Gather every line in the records below that contains the string "biệt", and copy each one in full.

(Excerpted data)

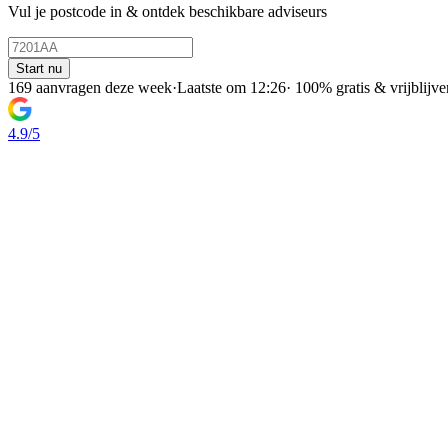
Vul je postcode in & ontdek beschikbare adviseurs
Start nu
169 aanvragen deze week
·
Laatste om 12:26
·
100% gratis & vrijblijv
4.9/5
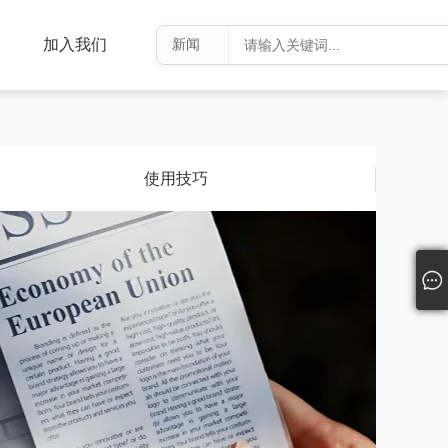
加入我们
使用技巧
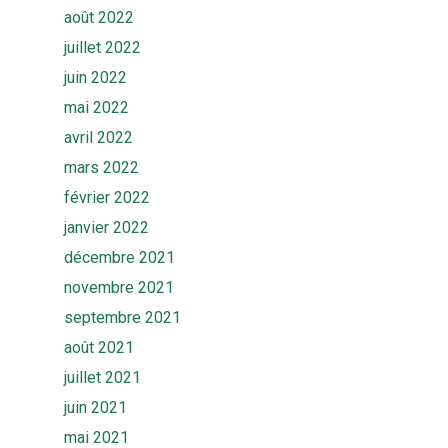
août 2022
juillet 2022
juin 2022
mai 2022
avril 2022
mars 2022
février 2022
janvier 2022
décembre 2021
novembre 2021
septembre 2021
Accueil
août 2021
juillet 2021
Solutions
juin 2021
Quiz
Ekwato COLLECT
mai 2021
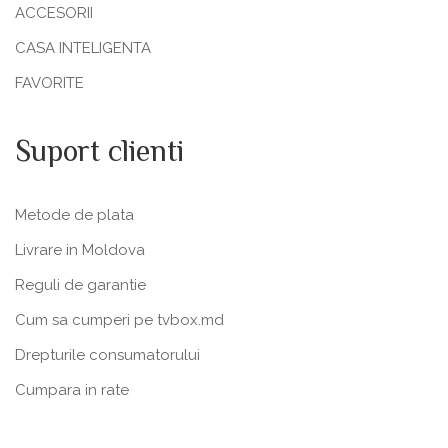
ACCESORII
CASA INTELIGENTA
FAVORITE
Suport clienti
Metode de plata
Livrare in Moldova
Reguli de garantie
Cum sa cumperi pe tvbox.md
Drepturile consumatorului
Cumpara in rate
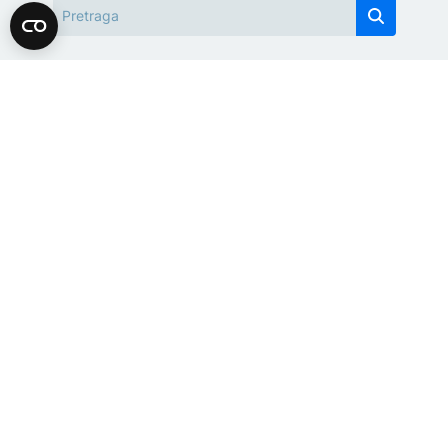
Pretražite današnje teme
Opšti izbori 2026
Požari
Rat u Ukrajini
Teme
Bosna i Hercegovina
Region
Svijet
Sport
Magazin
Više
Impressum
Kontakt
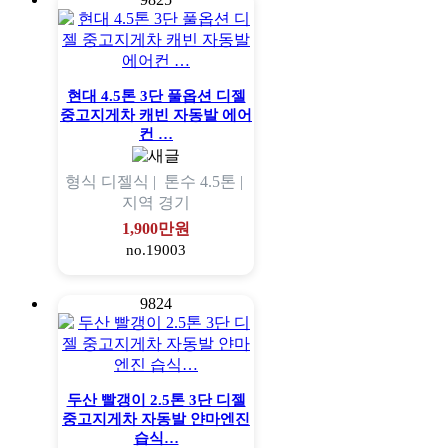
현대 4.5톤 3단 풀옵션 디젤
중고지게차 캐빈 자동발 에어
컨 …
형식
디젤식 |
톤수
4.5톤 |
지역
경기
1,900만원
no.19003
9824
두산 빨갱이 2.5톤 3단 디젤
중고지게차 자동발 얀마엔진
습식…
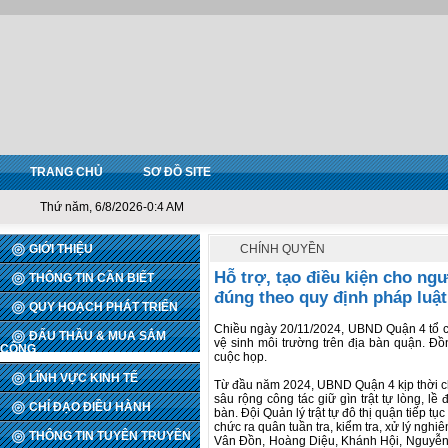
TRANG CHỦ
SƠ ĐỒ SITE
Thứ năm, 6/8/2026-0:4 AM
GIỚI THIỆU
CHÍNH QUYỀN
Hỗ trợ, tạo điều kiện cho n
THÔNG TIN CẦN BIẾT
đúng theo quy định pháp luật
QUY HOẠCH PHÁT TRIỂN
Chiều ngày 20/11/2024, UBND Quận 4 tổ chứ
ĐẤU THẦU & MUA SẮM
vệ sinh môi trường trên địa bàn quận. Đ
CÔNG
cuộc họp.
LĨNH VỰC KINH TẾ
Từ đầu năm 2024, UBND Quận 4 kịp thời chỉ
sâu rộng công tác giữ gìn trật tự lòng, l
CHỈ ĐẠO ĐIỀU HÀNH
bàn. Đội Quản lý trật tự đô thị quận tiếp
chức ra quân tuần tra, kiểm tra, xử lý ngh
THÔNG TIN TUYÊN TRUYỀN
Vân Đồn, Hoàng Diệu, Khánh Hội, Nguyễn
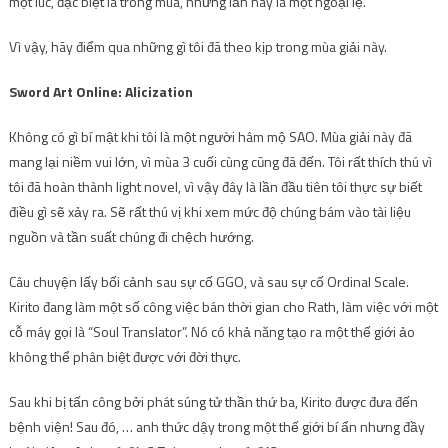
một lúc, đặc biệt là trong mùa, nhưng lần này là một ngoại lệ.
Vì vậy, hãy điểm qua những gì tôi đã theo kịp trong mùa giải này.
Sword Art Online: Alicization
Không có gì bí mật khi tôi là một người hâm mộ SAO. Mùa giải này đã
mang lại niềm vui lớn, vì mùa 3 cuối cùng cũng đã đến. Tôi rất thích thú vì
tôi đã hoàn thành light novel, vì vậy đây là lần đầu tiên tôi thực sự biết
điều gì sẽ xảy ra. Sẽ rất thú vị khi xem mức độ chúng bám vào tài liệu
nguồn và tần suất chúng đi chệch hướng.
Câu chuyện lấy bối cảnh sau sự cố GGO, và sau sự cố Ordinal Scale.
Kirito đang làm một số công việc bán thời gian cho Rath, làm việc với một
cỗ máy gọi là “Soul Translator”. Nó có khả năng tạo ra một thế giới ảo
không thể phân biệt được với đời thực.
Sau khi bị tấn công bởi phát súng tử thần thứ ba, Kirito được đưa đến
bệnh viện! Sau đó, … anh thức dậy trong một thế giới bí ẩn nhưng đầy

(End Excerpted data)

Result of this exercise:
một lúc, đặc biệt là trong mùa, nhưng lần này là một ngoại lệ.
không thể phân biệt được với đời thực.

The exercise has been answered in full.